Identifying and Preventing Heat Exhaustion in your Dog
As the summer months heat up, the possibility of your dog becoming effected by heat exhaustion or heat stroke is very real. Heat stroke occurs when a dog’s built in cooling system cannot effectively cool him down. Keep in mind that humans sweat, dogs do not. Dogs release heat through their paws and through panting. Therefore, dogs are not able to withstand prolonged exposure to heat like humans can. They simply can’t tolerate it.
Heat stroke is deadly. Do you know the signs?
If your presents any combination of the below symptoms, he may be in grave danger.
Increased heart rate
Bright red gums
Temperature at exceeding 104 degrees
As soon as symptoms of heat stroke are apparent in your dog, call your veterinary clinic. While you are trying to get them on the phone, do not under any circumstances submerge your dog in water. Instead cool his paws off by dipping them in water. Apply cool cloths to his paws and neck. You can also spray him with the water hose. All of these actions will reduce his body temperate in a prompt yet safe way. Give him some cool water or ice cubes if possible. Your veterinary doctor will instruct you on what your next actions should be. Mostly likely you will need to bring your dog in to the clinic to be assessed. If you are away from home, follow these instructions as best possible and find the nearest veterinary clinic.
Prevention is key. Follow these 9 tips to keep your dog cool this summer.
- Always allow your dog the opportunity to drink fresh, cool water.
- If your dog spends time outside for any period of time, give him a plastic water bowl to drink out of. Metal bowls heat up too fast.
- Never leave your dog in the car on warm days. The inner temperature of a car quickly reaches dangerous and deadly temperatures.
- Invest in a kiddie pool so your dog can cool off on his own while spending time outdoors.
- Walk your dog in the morning or evening hours. Mid-day exposure to the sun can quickly become dangerous.
- When walking your dog on the pavement, use the 30 second rule. This means if you can’t place your hand on the pavement for 30 seconds without becoming uncomfortable then it’s too hot for your dog’s paws.

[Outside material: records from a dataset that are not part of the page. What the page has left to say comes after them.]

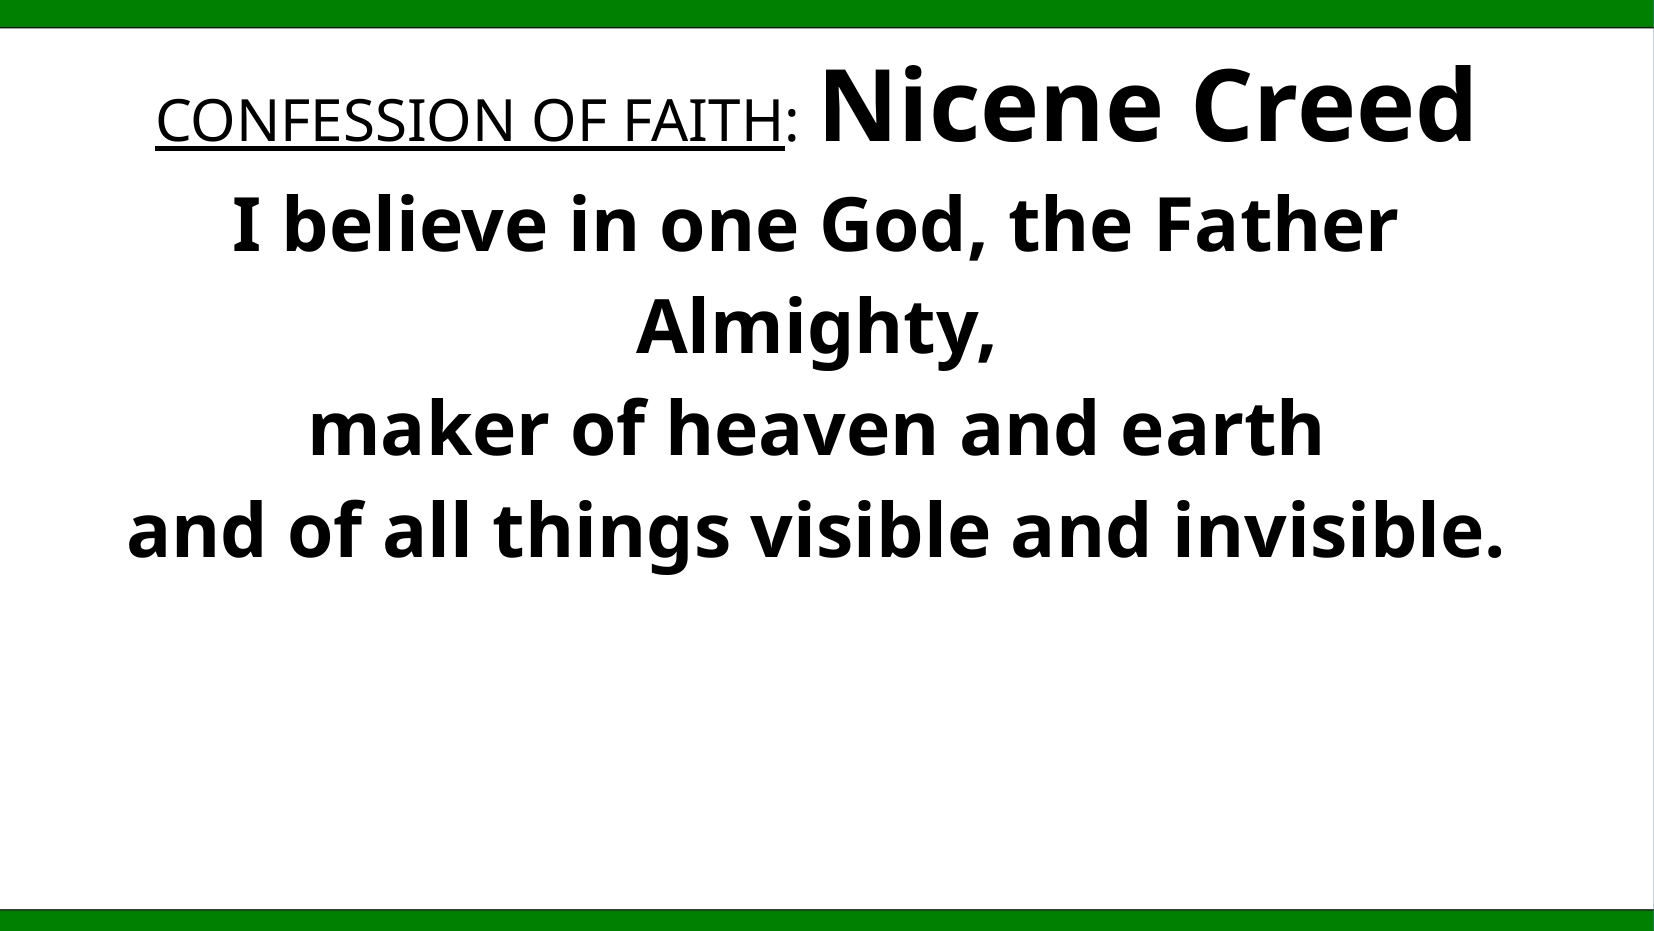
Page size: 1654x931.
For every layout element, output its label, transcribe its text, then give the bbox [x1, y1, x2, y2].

picture [0, 0, 1654, 931]
text_box CONFESSION OF FAITH: Nicene Creed I believe in one God, the Father Almighty, maker of heaven and earth and of all things visible and invisible. [44, 27, 1590, 446]
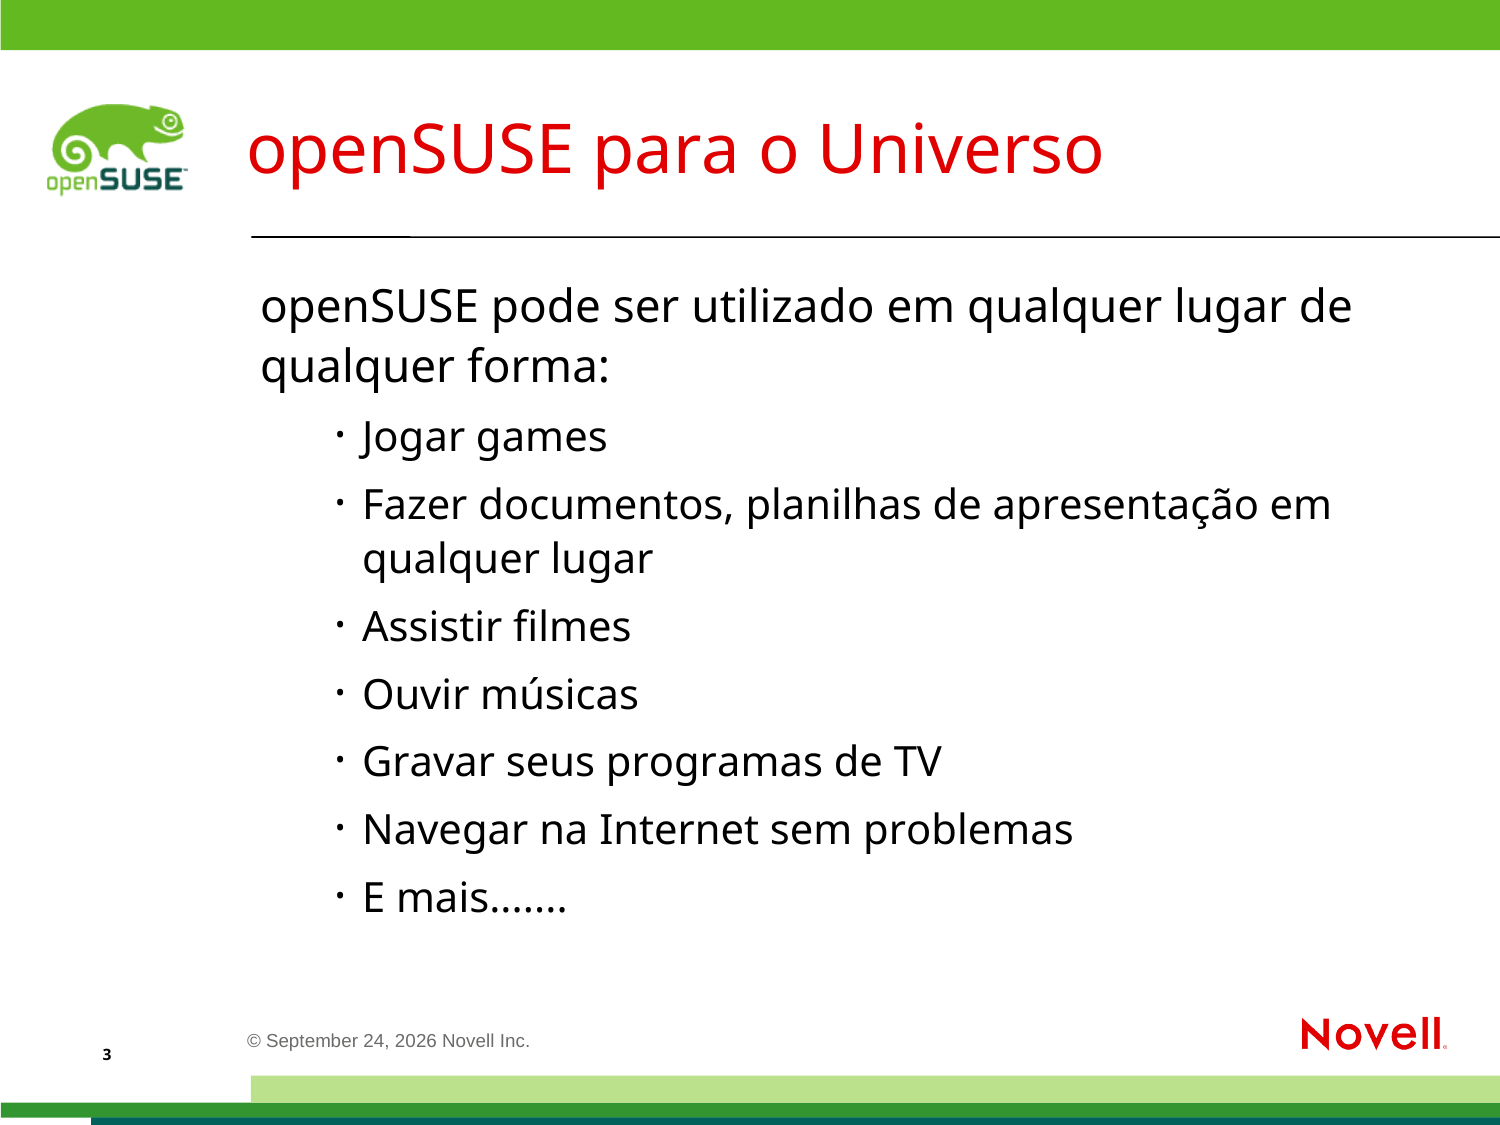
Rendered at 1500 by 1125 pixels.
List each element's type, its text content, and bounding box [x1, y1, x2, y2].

- Provide your dog with cool treats or ice cubes throughout the day.
- When you leave your dog at home, keep the air conditioning on and/or fans.
- Outdoor dogs must have access to a shady, covered area in which to seek shelter from the sun.
Knowing the signs and symptoms of heat stroke could potentially save your dog’s life. Heat stroke should always be taken seriously. Know the signs and jump into action should you suspect your dog is suffering.